The race to longer context has fundamentally changed what LLMs are useful for. A 200k-token window holds a long book, an entire codebase or a year of customer support transcripts in one shot. That eliminates the need for retrieval pipelines in many simple use cases — you can paste the document and ask. For more complex use cases, retrieval is still cheaper and more accurate than relying on the model to find a needle in a hundred-page haystack.
Three numbers describe a model's context capability:
- Window size — the published maximum. GPT-5, Claude Sonnet 4 and Gemini 2.5 sit at 200k–2M.
- Effective context — the size at which retrieval accuracy stays high. Often dramatically less than the published max; benchmarks like RULER and Needle-in-a-Haystack measure this.
- Cost per token at depth — long contexts cost the same per token but you use a lot more tokens. A 100k-token query can cost 50–100x more than a 1k-token one.

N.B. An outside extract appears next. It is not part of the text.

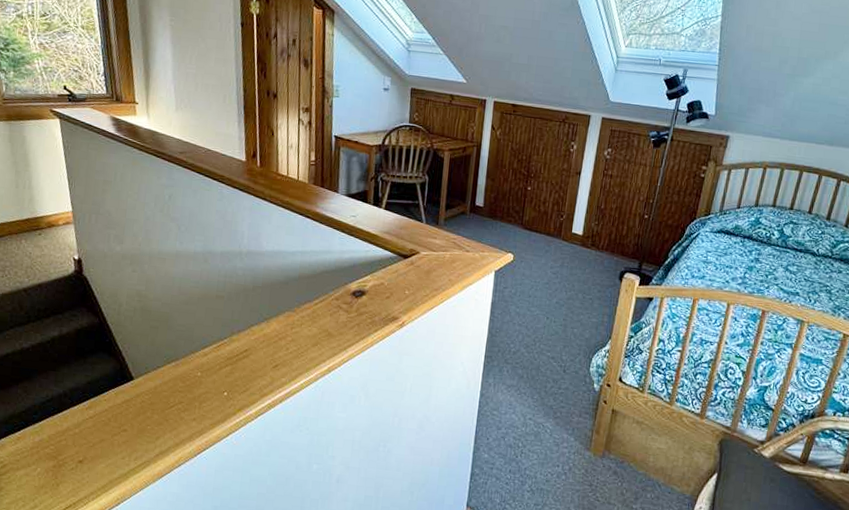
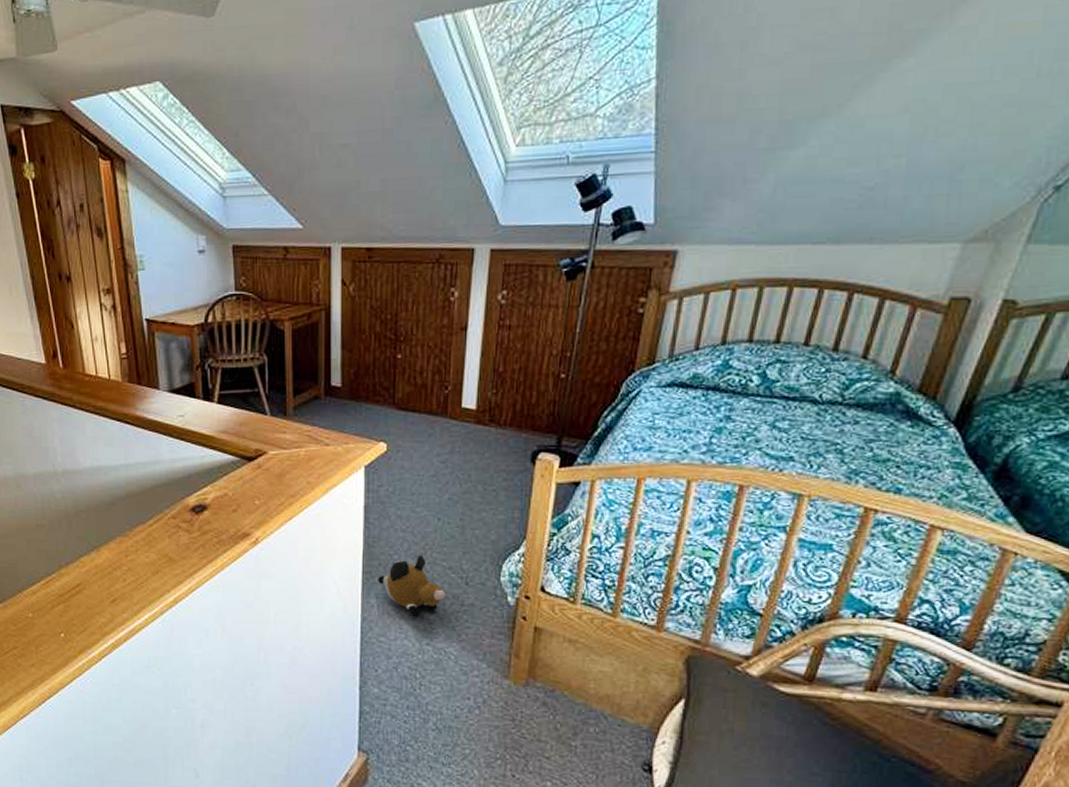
plush toy: none [496,345,548,396] -> present [378,554,445,617]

The engineering tradeoffs:
- Long context replaces some RAG — for one-shot questions over a single document, just paste it.
- RAG still wins for large corpora — embedding 10 million documents and retrieving the relevant 5 will always be cheaper than feeding all 10 million to the model.
- Long context enables long agents — agents that hold conversational state over thousands of tool calls need windows that can grow.
- Latency matters — first-token latency on a 1M-token prompt can exceed 30 seconds even on the fastest providers.
For a US team designing an AI feature in 2026, the right question is not "what is the longest context we can use?" but "what is the smallest context that gives us enough context?" Smaller is faster, cheaper and more accurate. The headline number on a model card is a capability, not a recommendation.